* _Work required_: Using the records below, filter for lines that contain the string "Inflation" and copy them out.
....
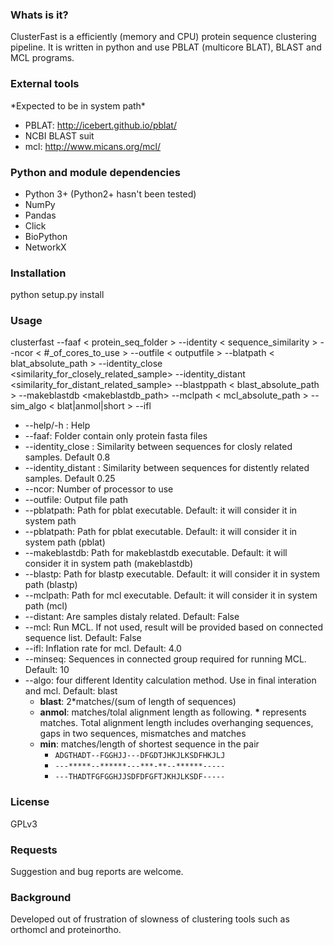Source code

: <H3>Whats is it?</H3>

ClusterFast is a efficiently (memory and CPU) protein sequence clustering pipeline. It is written in python and use PBLAT (multicore BLAT), BLAST and MCL programs.

<H3>External tools</H3>
*Expected to be in system path*

- PBLAT: http://icebert.github.io/pblat/
- NCBI BLAST suit
- mcl: http://www.micans.org/mcl/


<H3>Python and module dependencies</H3>

- Python 3+ (Python2+ hasn't been tested)
- NumPy
- Pandas
- Click
- BioPython
- NetworkX

<H3>Installation</H3>

python setup.py install


<H3>Usage</H3>

clusterfast --faaf < protein_seq_folder > --identity < sequence_similarity > --ncor < #_of_cores_to_use > --outfile < outputfile > --blatpath < blat_absolute_path >
--identity_close <similarity_for_closely_related_sample>
--identity_distant <similarity_for_distant_related_sample>
--blastppath < blast_absolute_path >
--makeblastdb <makeblastdb_path>
--mclpath < mcl_absolute_path >  --sim_algo < blat|anmol|short >
--ifl <Inflation rate for MCL>

* --help/-h : Help
* --faaf: Folder contain only protein fasta files
* --identity_close : Similarity between sequences for closly related samples. Default 0.8
* --identity_distant : Similarity between sequences for distently related samples. Default 0.25
* --ncor: Number of processor to use
* --outfile: Output file path
* --pblatpath: Path for pblat executable. Default: it will consider it in system path
* --pblatpath: Path for pblat executable. Default: it will consider it in system path (pblat)
* --makeblastdb: Path for makeblastdb executable. Default: it will consider it in system path (makeblastdb)
* --blastp: Path for blastp executable. Default: it will consider it in system path (blastp)
* --mclpath: Path for mcl executable. Default: it will consider it in system path (mcl)
* --distant: Are samples distaly related. Default: False
* --mcl: Run MCL. If not used, result will be provided based on connected sequence list. Default: False
* --ifl: Inflation rate for mcl. Default: 4.0
* --minseq: Sequences in connected group required for running MCL. Default: 10
* --algo: four different Identity calculation method. Use in final interation and mcl. Default: blast
  * **blast**: 2*matches/(sum of length of sequences)
  * **anmol**: matches/tolal alignment length as following. **\*** represents matches. Total alignment length includes overhanging sequences, gaps in two sequences, mismatches and matches
  * **min**: matches/length of shortest sequence in the pair
    * ```ADGTHADT--FGGHJJ---DFGDTJHKJLKSDFHKJLJ```
    * ```---*****--******---***-**--******-----```
    * ```---THADTFGFGGHJJSDFDFGFTJKHJLKSDF-----```


<H3>License</H3>

GPLv3

<H3>Requests</H3>
Suggestion and bug reports are welcome.

<H3>Background</H3>

Developed out of frustration of slowness of clustering tools such as orthomcl and proteinortho.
....
* _Response_:
--ifl <Inflation rate for MCL>
* --ifl: Inflation rate for mcl. Default: 4.0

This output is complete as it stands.